22. With Navidad and Noel out on undercover work, Dasher, Fross-T, and Vixen are left to hold down the fort. But when a supply of toys for the local childrens’ hospital goes missing, it’ll be anything but sweet dreams in Kringlesberg. Can the crew find the toys in time, and bring the criminals to justice before Christmas Day? Police Navidad is unavailable in “How the B-Team Saved Christmas.”
23. The movies get a bit too real when a killer strikes during an early screening at the Kringlesburg Film Festival. When the footage of the murder shows up in an grad student’s art house film, Navidad will need to find out just who is performing the killer cuts. Police Navidad changes reels in “The Matinee Murders.”
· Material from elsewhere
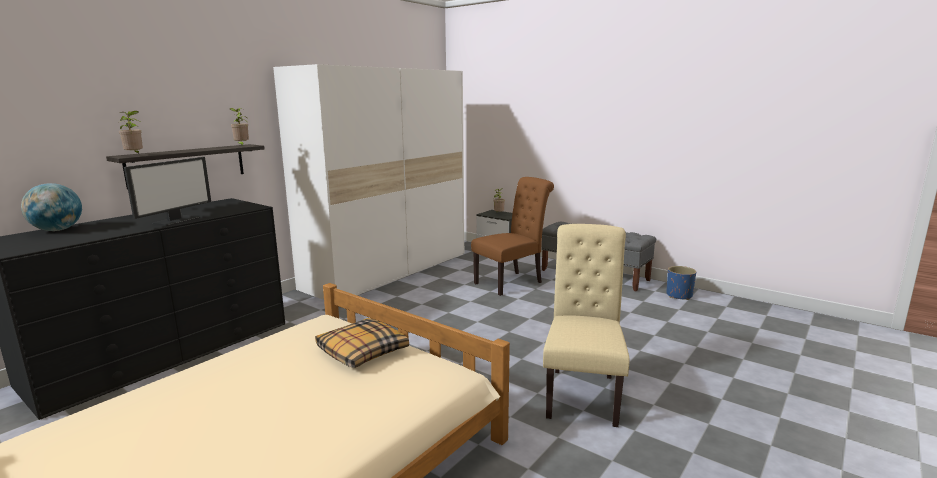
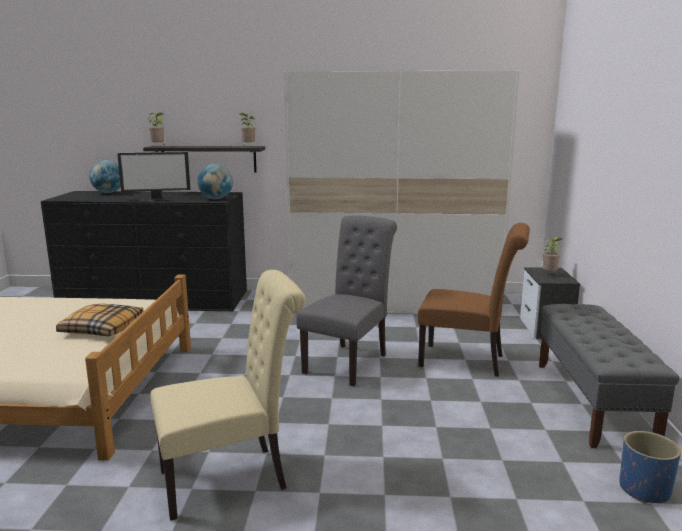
camera: 55 degrees right, 0 degrees up
(244, 207) = (216, 199): none -> globe
(463, 311) = (349, 362): none -> grey chair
24. Mistletoe is both lovely.. and deadly. When bodies begin turning up in the Kringlesburg morgue, mouths stuffed with the plant, Navidad and Noel come to the same conclusion, there’s a romantic killer loose in town. Police Navidad in “A Christmas Kiss of Death.”
25. A former informant turned musician comes under attack after his past is publically outed by a bitter politician he helped convict years ago. Now war has broken out in the streets of Kringlesburg as the local crime bosses team up to try and take him out. Low on ammo, Noel wounded, and holed up in the abandoned warehouse district, Navidad is the musician’s only hope of survival. Police Navidad takes on a cavalcade of chaos in “The Little Drummer Boy’s Last Stand.”